The task → In the listing below, find the line that contains "til verdas ende." and the line that contains "her, guten! Det". Quote both and every line between them, exactly, and nothing more.

• • • •

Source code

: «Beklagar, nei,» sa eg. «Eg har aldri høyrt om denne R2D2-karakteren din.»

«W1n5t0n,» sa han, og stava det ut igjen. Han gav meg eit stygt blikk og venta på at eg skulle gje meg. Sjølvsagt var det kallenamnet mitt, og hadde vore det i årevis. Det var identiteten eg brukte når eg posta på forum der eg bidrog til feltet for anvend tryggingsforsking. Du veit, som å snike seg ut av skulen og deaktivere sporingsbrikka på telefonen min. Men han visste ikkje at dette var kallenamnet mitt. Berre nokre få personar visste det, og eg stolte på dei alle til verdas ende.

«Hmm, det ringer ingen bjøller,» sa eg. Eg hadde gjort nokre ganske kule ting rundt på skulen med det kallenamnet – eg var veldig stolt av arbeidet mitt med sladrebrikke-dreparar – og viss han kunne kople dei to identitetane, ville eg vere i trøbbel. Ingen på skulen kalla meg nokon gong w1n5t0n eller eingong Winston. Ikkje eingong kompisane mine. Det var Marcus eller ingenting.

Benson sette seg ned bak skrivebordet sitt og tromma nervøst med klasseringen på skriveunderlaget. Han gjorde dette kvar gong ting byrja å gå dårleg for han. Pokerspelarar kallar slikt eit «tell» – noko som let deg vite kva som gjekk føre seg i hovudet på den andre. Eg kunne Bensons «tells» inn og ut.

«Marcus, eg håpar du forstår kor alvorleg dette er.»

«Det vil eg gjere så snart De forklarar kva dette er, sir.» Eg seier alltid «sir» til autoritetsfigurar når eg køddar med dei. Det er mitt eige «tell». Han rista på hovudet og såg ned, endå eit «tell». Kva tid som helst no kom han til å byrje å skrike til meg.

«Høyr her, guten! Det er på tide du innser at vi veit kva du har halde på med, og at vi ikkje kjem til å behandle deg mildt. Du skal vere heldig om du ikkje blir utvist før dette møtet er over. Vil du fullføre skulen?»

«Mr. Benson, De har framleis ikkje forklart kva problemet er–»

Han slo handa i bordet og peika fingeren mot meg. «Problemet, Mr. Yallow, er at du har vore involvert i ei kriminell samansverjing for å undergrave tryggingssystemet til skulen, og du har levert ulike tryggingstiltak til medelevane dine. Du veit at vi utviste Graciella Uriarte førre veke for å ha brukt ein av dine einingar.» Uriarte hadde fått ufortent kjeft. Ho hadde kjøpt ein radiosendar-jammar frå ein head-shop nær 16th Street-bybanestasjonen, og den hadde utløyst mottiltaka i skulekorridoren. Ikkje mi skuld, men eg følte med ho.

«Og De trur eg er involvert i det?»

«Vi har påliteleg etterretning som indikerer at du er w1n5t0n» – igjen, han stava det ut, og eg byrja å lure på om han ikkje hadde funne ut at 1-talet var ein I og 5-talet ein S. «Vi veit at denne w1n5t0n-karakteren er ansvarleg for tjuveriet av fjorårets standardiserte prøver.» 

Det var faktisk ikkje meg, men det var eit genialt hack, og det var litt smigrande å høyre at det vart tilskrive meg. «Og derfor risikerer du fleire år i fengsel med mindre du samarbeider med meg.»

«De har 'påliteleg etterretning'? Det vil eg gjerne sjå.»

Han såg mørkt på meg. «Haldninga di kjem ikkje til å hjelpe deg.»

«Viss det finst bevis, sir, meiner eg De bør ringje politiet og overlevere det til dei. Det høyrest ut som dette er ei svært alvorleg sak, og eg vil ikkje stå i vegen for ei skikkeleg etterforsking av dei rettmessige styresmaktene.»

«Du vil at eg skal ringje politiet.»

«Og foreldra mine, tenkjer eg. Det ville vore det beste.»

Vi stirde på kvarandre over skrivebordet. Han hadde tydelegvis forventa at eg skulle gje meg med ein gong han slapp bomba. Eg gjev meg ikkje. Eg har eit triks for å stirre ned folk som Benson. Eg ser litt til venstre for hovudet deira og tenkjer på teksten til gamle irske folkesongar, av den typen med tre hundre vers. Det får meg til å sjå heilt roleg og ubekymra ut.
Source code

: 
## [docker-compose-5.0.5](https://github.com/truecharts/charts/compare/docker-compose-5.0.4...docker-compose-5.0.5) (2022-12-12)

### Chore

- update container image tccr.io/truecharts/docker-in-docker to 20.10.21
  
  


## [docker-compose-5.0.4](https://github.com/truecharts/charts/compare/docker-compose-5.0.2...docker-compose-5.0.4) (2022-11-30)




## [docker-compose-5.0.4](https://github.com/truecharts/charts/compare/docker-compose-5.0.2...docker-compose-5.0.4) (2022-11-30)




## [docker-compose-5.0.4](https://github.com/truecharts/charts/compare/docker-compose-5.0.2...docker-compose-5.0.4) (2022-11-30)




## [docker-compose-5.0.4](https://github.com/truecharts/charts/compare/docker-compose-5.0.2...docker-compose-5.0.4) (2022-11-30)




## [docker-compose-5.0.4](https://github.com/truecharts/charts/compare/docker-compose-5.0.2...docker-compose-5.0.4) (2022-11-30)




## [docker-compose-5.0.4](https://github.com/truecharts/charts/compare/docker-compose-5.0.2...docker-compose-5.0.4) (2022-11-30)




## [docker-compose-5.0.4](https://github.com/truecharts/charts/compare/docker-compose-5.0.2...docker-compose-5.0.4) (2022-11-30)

• • • •

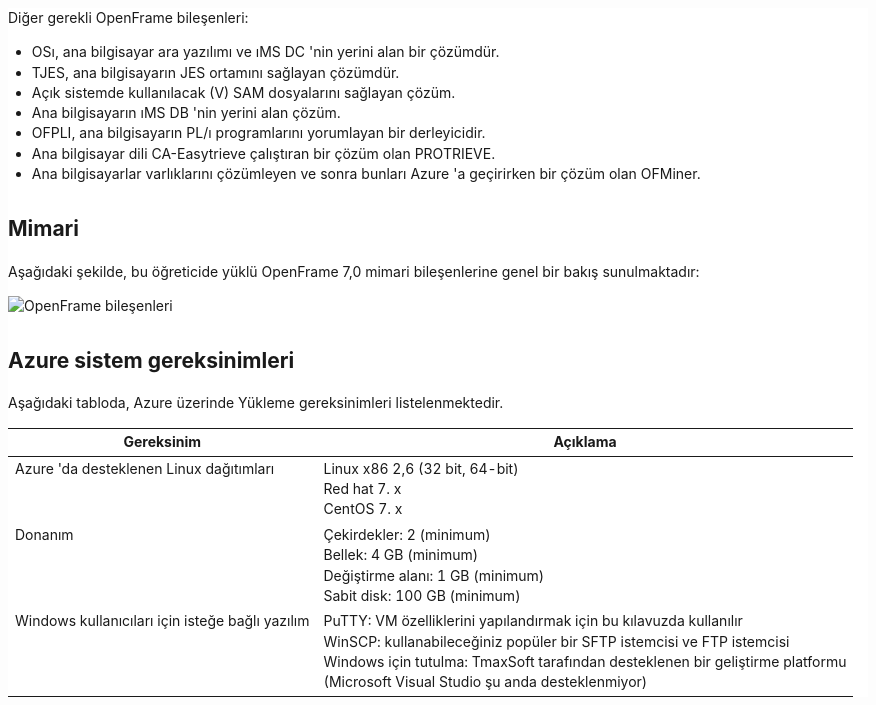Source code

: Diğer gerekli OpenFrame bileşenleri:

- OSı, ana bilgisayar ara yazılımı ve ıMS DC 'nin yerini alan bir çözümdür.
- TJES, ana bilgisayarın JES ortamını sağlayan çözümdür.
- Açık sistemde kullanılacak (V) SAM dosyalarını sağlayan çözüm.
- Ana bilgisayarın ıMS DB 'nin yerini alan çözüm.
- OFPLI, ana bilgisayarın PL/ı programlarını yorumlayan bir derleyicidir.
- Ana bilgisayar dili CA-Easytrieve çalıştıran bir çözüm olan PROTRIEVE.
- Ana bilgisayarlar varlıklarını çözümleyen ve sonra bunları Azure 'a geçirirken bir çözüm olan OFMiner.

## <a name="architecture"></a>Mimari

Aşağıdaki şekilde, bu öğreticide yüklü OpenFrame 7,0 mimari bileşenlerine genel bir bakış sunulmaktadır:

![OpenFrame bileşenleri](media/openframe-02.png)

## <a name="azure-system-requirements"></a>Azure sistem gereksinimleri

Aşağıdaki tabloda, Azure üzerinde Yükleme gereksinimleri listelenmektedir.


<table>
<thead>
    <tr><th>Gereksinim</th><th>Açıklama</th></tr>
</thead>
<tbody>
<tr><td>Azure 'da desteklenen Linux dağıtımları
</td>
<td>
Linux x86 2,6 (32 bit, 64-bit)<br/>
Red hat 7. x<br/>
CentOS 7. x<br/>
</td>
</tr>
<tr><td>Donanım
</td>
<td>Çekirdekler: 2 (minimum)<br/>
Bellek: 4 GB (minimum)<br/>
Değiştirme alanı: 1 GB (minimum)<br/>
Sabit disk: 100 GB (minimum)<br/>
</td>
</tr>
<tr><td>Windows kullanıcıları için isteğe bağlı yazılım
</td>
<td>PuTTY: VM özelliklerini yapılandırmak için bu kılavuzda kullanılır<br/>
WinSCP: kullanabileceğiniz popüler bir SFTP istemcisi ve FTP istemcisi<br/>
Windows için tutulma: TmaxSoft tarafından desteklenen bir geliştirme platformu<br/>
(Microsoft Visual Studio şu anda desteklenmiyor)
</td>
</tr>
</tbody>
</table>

• • • •

Output of the exercise →
«W1n5t0n,» sa han, og stava det ut igjen. Han gav meg eit stygt blikk og venta på at eg skulle gje meg. Sjølvsagt var det kallenamnet mitt, og hadde vore det i årevis. Det var identiteten eg brukte når eg posta på forum der eg bidrog til feltet for anvend tryggingsforsking. Du veit, som å snike seg ut av skulen og deaktivere sporingsbrikka på telefonen min. Men han visste ikkje at dette var kallenamnet mitt. Berre nokre få personar visste det, og eg stolte på dei alle til verdas ende.

«Hmm, det ringer ingen bjøller,» sa eg. Eg hadde gjort nokre ganske kule ting rundt på skulen med det kallenamnet – eg var veldig stolt av arbeidet mitt med sladrebrikke-dreparar – og viss han kunne kople dei to identitetane, ville eg vere i trøbbel. Ingen på skulen kalla meg nokon gong w1n5t0n eller eingong Winston. Ikkje eingong kompisane mine. Det var Marcus eller ingenting.

Benson sette seg ned bak skrivebordet sitt og tromma nervøst med klasseringen på skriveunderlaget. Han gjorde dette kvar gong ting byrja å gå dårleg for han. Pokerspelarar kallar slikt eit «tell» – noko som let deg vite kva som gjekk føre seg i hovudet på den andre. Eg kunne Bensons «tells» inn og ut.

«Marcus, eg håpar du forstår kor alvorleg dette er.»

«Det vil eg gjere så snart De forklarar kva dette er, sir.» Eg seier alltid «sir» til autoritetsfigurar når eg køddar med dei. Det er mitt eige «tell». Han rista på hovudet og såg ned, endå eit «tell». Kva tid som helst no kom han til å byrje å skrike til meg.

«Høyr her, guten! Det er på tide du innser at vi veit kva du har halde på med, og at vi ikkje kjem til å behandle deg mildt. Du skal vere heldig om du ikkje blir utvist før dette møtet er over. Vil du fullføre skulen?»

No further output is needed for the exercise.